Friday, September 11, 2015

Lamenting the Demise of Irreverence

Every year on September 11,  I try to listen to Imus in the Morning. This year, his audience has shrunk from a national television and radio audience to a local, radio-only audience. Thanks to the magic of the Internet, I am streaming Imus in the Morning this morning on WABC in New York. Unfortunately, they're playing a "best of" show, which is good, I guess.

I was a devout Imus listener at the time of September 11, 2001.  I remember being glued to the radio listing to the show produced and aired on the fly, with no commercials and no breaks.  It was then and still is one of the very best coverages of any unplanned event that I have ever heard.

This day always makes me miss Imus.  Missing Imus makes me miss the America in which we could be irreverent without being insulting.

Granted, he was both and he’s run afoul with several people and groups because of it, but I would argue that his irreverence and humor didn’t really change much over the years.  As a matter of fact, I might say that he toned things down a bit as he went from a local to a national celebrity.

The change that Imus either missed or attempted to challenge is our collective definition of and threshold for discomfort.

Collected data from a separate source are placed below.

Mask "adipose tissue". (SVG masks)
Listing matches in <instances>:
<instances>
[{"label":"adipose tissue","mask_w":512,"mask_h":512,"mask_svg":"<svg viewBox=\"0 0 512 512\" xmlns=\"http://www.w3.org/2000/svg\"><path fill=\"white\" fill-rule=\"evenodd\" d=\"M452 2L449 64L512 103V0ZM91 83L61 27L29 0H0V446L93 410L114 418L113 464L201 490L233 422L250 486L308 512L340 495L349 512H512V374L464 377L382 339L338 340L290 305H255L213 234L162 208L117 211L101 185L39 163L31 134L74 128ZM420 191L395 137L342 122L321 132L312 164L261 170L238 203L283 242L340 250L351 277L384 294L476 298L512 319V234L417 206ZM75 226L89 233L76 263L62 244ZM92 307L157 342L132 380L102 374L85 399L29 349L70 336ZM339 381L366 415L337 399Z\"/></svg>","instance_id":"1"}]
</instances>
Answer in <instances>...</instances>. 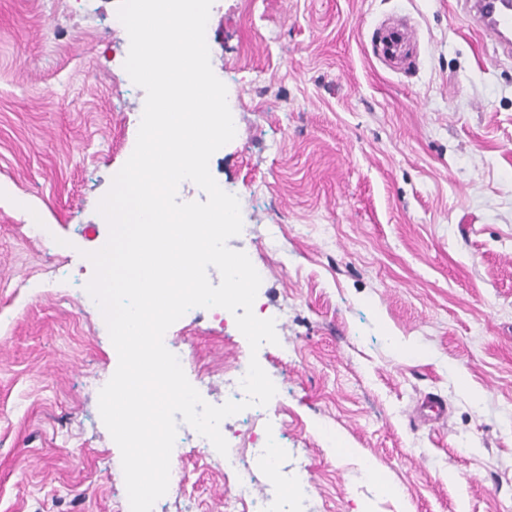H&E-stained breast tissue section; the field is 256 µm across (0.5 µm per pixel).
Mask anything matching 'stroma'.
Listing matches in <instances>:
<instances>
[{
    "instance_id": "1",
    "label": "stroma",
    "mask_w": 512,
    "mask_h": 512,
    "mask_svg": "<svg viewBox=\"0 0 512 512\" xmlns=\"http://www.w3.org/2000/svg\"><path fill=\"white\" fill-rule=\"evenodd\" d=\"M118 5L0 0V512L128 503L98 406L118 355L86 291L145 102ZM396 18L415 30L406 70L378 51ZM208 37L236 116L209 169L279 342L254 353L235 322L188 314L166 336L189 382L223 404L209 370L252 354L284 381L270 412L311 512H512V58L459 0H214ZM428 393L446 419H414ZM173 453L189 485L153 512L265 491L215 448Z\"/></svg>"
}]
</instances>
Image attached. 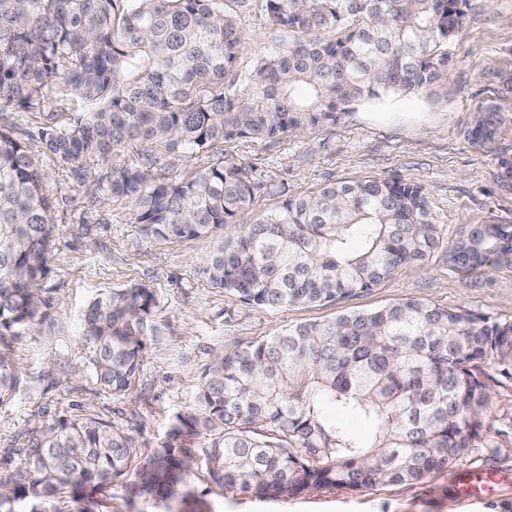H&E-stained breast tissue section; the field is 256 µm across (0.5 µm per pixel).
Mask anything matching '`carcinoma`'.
<instances>
[{"label":"carcinoma","instance_id":"1","mask_svg":"<svg viewBox=\"0 0 512 512\" xmlns=\"http://www.w3.org/2000/svg\"><path fill=\"white\" fill-rule=\"evenodd\" d=\"M466 0H264L270 27L287 35L260 57L234 94L224 80L242 42L220 0H0V113L38 107L50 84L89 111L72 122L46 118L42 150L0 123V406L24 384L14 347L50 316L41 297L56 237L47 160L67 167L106 159L129 144L207 156L237 138L274 140L365 98L433 92L448 76V45ZM496 135L479 110L467 136ZM105 197L131 206L154 239L215 238L202 273L243 302L269 309L332 302L418 267L442 246V225L421 185L399 177L328 184L239 222L258 184L250 169L218 158L183 180L112 164ZM448 249L464 272L512 256L511 224L461 230ZM156 297L132 285L96 298L83 314L80 368L121 397L156 334ZM512 375V323L404 299L328 322L289 325L224 350L201 372L193 403L177 413L150 466L135 471L136 440L99 417H63L4 449L0 512H99L97 494L131 482L154 507L174 512L181 474L195 468L227 494L287 499L307 491H358L415 484L483 437L490 392L484 366ZM370 427L354 437L324 406Z\"/></svg>","mask_w":512,"mask_h":512}]
</instances>
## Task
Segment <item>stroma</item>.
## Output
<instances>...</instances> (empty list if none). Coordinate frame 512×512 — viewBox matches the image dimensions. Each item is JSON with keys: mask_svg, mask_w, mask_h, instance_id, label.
<instances>
[{"mask_svg": "<svg viewBox=\"0 0 512 512\" xmlns=\"http://www.w3.org/2000/svg\"><path fill=\"white\" fill-rule=\"evenodd\" d=\"M222 5L237 20L245 41L225 82L226 92L232 93L278 34L265 21L262 0H222ZM448 54V79L439 93L368 98L337 113L335 122L301 133L226 142L225 155L249 167L258 184L242 222L328 183L399 176L423 186L445 242H454L460 228L471 224H512V182L500 177L501 160L512 159V0H469L466 23ZM489 104L494 107L495 138L472 144L467 130L477 110ZM57 110L68 121L84 113L79 103L51 92L38 108L8 112L0 119L19 136L34 140L46 114ZM115 157L157 168L171 162L185 179L200 166L198 159L173 156L156 144L131 145ZM46 170L58 226L43 283L50 315L37 335L14 347L26 383L0 407V449L24 442L40 422L83 415L130 430L141 456H149L171 417L190 407L200 373L214 354L292 324L372 311L406 298L512 323V260L463 272L449 265L442 249L423 270H403L377 288L334 302L283 311L256 307L212 287L204 276L202 263L213 236L145 237L127 204L102 199L98 181L107 171L106 162L81 161L73 170L50 163ZM132 284L154 291L159 331L146 341L144 366L130 393L115 398L78 369L83 312L94 298ZM486 373L487 435L419 483L264 500L224 495L198 471L189 480L194 512H512V377L496 367ZM468 473L485 479L482 491L461 492L459 480Z\"/></svg>", "mask_w": 512, "mask_h": 512, "instance_id": "stroma-1", "label": "stroma"}]
</instances>
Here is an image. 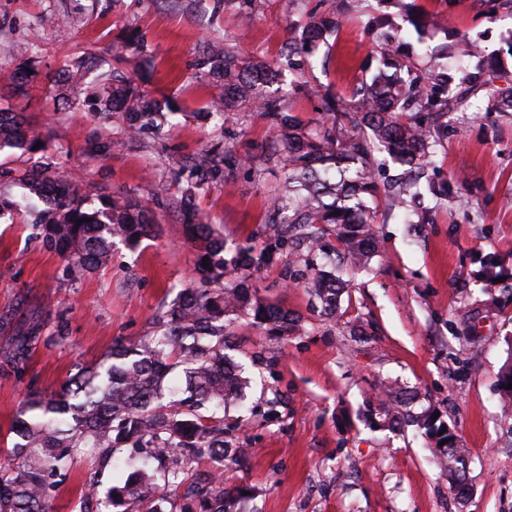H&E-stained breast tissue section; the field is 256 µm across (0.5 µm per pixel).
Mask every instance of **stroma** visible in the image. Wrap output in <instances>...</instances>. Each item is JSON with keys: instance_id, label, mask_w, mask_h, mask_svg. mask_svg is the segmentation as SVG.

Something that was irreverent and funny years ago is now personally insulting. The avoidance of pain is fast becoming the primary concern amongst us.

Our inability to laugh at ourselves and more importantly, to laugh with someone as they laugh at themselves has devolved into laughing at and feeling indignant at being laughed at.

That sensitivity is coming from somewhere.  What has happened along the way?  Was it economic?  Was it social?

Across America right now, churches of my faith have put up “Black Lives Matter” banners, only to have them defaced, stolen or ruined.  Just the other day, one of the leading candidates for the Presidency commented that another contender would not make a good President because of the way she looked.  I like to think that these things would not have happened thirty years ago, and if they did happen, they would have met with a stiff rebuke because they were uncivil and outside of the social conventions that defined interpersonal relationships.

Sure, we called Jimmy Carter a "peanut farmer" to demean him and laughed at the travails of his brother Billy and maybe I'm just being nostalgic, but it seemed different.

The civil discourse and mutual understanding that comes from having a good laugh at yourself or with others laughing at themselves - from really getting to know one and other - has largely vanished. It has been replaced with self-defensive posturing (even being self-defensive to ourselves) that robs from us the opportunity to engage people on a whole hearted basis and band together on the road to solidarity.  We make friends by laughing together so that when the tough times come and disagreement is real, we can still hold our communities together.

I lament that loss when I hear Imus.